這些守衛的士兵見狀哪裏還忍得住,不由紛紛向蔣宇拱手拜謝後一擁而上,争先恐後地吃了起來,蔣宇麾下一同前來的那些士兵則自然而然的接替了他們站崗的任務。
“嗯,嗯,好吃!”
一邊吃着,衆人還不由紛紛一邊叫好道。
冬季的夜晚本就陰冷,在大冷天裏還能夠吃到一頓飄香館的好酒好菜對于一衆守城士兵來說實在是太幸福了。
“你們先吃着啊,我再上去給他們也送點吃的去!”
看着狼吞虎咽的一衆守城士兵,蔣宇眼中露出一絲笑意,朝着他們吆喝了一聲道,說完再度帶着身後的一部分士兵往城樓上而去。
“好的,蔣大人你去吧!”
不過,此時正在大口吃喝的衆人已經顧不上他了,僅有那名領兵小隊長朝着他示意了一下。
不一會兒,城門處的衆士兵就将蔣宇帶來的酒菜吃了個幹幹淨淨,一個個開始心滿意足地蹲在牆角處稍作休息。

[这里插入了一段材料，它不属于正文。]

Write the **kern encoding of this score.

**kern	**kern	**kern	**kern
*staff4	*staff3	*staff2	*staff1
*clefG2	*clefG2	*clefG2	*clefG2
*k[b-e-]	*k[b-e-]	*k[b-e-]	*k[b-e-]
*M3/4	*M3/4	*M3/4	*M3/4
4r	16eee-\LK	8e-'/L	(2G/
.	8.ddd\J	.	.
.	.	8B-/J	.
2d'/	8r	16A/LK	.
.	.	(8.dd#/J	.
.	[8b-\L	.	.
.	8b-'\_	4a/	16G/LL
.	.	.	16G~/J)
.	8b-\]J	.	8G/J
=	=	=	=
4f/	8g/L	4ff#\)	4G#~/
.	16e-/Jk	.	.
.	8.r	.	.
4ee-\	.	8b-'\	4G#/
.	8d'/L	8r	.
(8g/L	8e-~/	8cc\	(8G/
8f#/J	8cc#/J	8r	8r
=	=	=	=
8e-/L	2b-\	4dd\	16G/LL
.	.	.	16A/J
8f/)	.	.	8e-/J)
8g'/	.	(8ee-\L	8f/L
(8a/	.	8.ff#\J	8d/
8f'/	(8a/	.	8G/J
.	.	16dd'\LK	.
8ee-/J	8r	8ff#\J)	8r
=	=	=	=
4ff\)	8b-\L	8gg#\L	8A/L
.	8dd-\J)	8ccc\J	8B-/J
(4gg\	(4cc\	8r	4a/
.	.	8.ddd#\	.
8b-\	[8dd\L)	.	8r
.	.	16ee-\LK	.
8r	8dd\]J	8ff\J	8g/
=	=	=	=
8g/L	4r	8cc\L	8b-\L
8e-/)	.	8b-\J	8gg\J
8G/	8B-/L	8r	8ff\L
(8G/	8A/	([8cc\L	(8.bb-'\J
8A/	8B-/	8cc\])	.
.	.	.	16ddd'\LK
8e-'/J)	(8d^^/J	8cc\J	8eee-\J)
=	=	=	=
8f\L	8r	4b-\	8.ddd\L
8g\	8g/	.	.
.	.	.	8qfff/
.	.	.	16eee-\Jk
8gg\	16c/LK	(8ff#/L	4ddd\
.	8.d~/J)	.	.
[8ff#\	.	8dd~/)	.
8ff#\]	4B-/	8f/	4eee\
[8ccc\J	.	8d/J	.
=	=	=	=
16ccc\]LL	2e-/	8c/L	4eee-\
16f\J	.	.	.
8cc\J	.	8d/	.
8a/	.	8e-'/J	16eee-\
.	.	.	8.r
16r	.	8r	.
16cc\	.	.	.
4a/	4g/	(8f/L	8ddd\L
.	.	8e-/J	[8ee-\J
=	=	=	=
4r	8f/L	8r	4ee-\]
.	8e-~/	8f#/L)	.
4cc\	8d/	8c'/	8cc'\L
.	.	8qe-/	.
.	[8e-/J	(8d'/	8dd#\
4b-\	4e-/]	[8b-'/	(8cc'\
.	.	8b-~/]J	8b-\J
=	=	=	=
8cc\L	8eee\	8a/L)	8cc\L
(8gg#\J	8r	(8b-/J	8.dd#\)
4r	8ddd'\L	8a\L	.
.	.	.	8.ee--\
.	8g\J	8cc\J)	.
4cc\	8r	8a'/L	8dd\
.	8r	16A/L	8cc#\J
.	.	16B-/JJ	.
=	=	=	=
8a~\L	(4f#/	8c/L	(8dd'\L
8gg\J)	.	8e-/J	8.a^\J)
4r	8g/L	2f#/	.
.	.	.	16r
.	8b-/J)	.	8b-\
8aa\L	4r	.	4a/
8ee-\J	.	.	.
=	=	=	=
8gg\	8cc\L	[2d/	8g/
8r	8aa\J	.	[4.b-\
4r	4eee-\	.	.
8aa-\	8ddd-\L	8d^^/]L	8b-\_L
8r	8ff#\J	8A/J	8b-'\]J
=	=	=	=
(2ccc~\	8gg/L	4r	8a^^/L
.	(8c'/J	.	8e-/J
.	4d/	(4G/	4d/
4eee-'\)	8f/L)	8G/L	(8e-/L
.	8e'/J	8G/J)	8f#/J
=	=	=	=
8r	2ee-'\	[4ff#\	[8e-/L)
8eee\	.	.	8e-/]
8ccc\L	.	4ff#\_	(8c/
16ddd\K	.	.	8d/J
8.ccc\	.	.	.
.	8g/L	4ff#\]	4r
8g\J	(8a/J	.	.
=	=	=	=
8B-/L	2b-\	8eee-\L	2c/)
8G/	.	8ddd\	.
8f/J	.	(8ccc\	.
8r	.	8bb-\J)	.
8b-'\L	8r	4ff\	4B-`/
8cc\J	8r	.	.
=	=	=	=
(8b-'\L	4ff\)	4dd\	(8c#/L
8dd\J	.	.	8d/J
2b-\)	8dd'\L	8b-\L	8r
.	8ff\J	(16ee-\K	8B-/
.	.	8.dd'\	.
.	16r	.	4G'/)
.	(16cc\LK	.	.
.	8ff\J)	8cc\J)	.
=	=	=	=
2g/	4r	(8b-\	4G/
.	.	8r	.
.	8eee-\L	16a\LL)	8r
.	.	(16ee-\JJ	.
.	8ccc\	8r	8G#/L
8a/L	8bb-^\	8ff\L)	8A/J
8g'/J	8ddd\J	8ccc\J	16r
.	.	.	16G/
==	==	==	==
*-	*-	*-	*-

可是,當他們全都往牆角處那一蹲時,頓覺自己的上下眼皮開始打起架來,一股抑制不住的強烈困意迅速襲來,沉沉地睡在了牆角處。
就在他們剛剛睡去不久,上城門一會兒的蔣宇才下樓而來,而之前跟在他身邊的那些士兵卻全都不見了蹤影。
“快,将他們全部移開!”
下樓後,蔣宇看了看沉沉睡去的衆人,連忙低聲向已經接手城門防衛任務的手下吩咐道。
“是!”
這些由錦衣衛裝扮的艾能奇軍士兵立即領命道,迅速将這些沉沉睡去的士兵守城士兵擡了開來。
此時,在吃喝了蔣宇爲他們特地準備的飯菜後,整個陳食鎮南城門處的數百名守夜士兵全都被蒙汗藥迷倒了過去,城門的掌控權已經落在了這些喬裝混進來的錦衣衛手中。
就是爲了這一刻,早早同杜德一起返回陳食鎮的蔣宇才會故意在軍中樹立豪爽、錢多的印象,爲的就是降低這些将官的防備之心。
“主公!全部都搞定了!”
待一衆守城士兵全都被擡開隐藏起來後,蔣宇這才迅速疾步來到不遠處街道拐角的一間房舍内,一臉恭敬地向司馬宇彙報道。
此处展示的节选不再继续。